When a team is routed 4-0 in a five-game one-day series, it is obvious that they have fared miserably. Here’s a detailed look at India’s struggles in the one-dayers in New Zealand.
Shikhar Dhawan: Following his failure in both the Tests and the one- dayers in South Africa, the New Zealand series had become extremely significant for Dhawan. His performance in the one-dayers won’t give much confidence to the Indian camp. He was so poor that he was even dropped for one game. In four matches, Dhawan only totalled 81 runs at an average of 21 and a shocking strike rate of 67. He managed a highest score of just 32. Clearly, testing times are ahead for Dhawan.

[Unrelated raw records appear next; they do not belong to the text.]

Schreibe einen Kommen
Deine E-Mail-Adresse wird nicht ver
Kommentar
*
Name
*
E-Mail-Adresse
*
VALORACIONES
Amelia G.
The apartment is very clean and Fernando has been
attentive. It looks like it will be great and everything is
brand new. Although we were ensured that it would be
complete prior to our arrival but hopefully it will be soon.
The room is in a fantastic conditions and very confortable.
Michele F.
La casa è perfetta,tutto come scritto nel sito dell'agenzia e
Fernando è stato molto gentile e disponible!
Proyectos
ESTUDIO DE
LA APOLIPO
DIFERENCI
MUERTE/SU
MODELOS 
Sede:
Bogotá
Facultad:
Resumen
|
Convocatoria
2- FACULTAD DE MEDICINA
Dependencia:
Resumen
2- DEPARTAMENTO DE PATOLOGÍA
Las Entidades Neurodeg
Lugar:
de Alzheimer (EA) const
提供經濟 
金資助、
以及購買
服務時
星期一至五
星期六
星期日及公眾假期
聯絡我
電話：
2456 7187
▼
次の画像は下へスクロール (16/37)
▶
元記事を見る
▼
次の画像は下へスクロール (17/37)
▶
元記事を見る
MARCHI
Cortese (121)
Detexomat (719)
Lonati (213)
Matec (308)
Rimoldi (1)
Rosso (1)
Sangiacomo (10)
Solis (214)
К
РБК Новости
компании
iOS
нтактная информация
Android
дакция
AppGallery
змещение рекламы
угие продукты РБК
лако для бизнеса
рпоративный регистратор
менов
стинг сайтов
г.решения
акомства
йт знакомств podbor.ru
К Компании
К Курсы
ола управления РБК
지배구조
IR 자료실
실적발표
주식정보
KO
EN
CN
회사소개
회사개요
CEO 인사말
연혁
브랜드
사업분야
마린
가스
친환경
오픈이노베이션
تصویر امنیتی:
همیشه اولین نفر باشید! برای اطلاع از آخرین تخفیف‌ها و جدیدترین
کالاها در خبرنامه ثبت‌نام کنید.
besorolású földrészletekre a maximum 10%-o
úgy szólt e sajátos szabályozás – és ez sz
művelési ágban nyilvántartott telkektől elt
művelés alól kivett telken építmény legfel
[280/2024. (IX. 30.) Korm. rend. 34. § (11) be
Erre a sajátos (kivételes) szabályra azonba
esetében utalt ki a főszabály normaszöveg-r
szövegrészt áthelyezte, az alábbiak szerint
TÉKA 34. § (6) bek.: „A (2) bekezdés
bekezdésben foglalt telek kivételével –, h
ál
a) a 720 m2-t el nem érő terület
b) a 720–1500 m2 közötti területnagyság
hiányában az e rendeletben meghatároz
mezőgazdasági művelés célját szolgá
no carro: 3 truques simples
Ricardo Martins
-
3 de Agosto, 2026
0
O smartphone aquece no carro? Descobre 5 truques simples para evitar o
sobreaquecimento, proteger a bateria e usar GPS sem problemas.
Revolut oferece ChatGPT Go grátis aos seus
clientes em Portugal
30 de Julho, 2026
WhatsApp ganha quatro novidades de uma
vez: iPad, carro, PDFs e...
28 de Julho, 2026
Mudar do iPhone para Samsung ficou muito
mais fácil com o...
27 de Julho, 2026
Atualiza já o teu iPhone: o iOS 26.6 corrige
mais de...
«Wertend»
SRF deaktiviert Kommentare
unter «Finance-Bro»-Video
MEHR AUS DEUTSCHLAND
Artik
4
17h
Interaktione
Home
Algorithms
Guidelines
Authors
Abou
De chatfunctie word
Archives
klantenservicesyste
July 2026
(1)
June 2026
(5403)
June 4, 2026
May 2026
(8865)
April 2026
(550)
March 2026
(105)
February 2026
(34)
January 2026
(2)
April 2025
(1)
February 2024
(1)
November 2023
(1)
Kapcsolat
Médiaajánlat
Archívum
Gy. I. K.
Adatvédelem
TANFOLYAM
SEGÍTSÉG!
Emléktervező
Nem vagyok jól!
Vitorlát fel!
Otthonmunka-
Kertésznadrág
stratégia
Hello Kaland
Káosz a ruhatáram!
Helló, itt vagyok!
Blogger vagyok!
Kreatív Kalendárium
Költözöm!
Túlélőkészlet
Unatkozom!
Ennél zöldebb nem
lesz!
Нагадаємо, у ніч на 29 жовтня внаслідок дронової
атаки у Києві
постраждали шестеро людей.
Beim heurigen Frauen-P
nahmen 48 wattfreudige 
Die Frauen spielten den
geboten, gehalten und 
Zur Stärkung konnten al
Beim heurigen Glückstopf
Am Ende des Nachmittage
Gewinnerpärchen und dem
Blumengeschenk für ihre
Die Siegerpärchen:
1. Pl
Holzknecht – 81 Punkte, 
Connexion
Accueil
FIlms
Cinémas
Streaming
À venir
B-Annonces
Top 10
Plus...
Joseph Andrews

Rohit Sharma: Dhawan’s opening partner only fared slightly better. He managed 145 runs in five matches at an average of 29 and a strike rate of 72. Of the 145 runs, 79 game in one match, the fourth ODI. Even in that match he was lucky to have gone that far in his innings. His scores in the other four matches were ordinary – 3, 20, 39 and 4.
Suresh Raina: Time had been running out for the left-hander since he hadn’t scored even a half-century against a Test playing country for nearly a year. The New Zealanders continued to exploit his flaws. The Indian think-tank lost patience in him and eventually dropped him after the third ODI. In the three matches, he ended up scoring only 84 runs at an average of 28 with a highest score of 35. In the other two matches, he made 18 and 31.
Ajinkya Rahane: This was an extremely important series for the Mumbaikar but he failed to grab his chances. He featured in all five games, but had a tailender-like 51 runs to show at an average of 10.2 and a strike rate of 68.2. 36 of those runs came in one match. He had single figure scores in all the other four games.
Ravichandran Ashwin: While Ashwin wasn’t expected to run through opponents in New Zealand, India without have hoped for better returns from him than he eventually did. One wicket was all he managed having sent down 44 overs. His economy rate of 5.15 was satisfactory but not his strike rate of 264. Even Nathan McCullum only picked up two wickets but he was far more effective.
Mohammed Shami: India’s latest pace sensation was the most successful bowler in the series in terms of wickets, but his 11 scalps were earned at a very high economy rate of 7.1. His average of 29 and strike rate of 24 were impressive with best figures of 4/55 but he still has work to do on his consistency.
Bhuvneshwar Kumar: Considering his success in England during the Champions Trophy, India would have been disappointed that Kumar couldn’t utilise the conditions to his advantage in New Zealand. In five games, he picked up only four wickets averaging 60 at an economy rate of 5.4.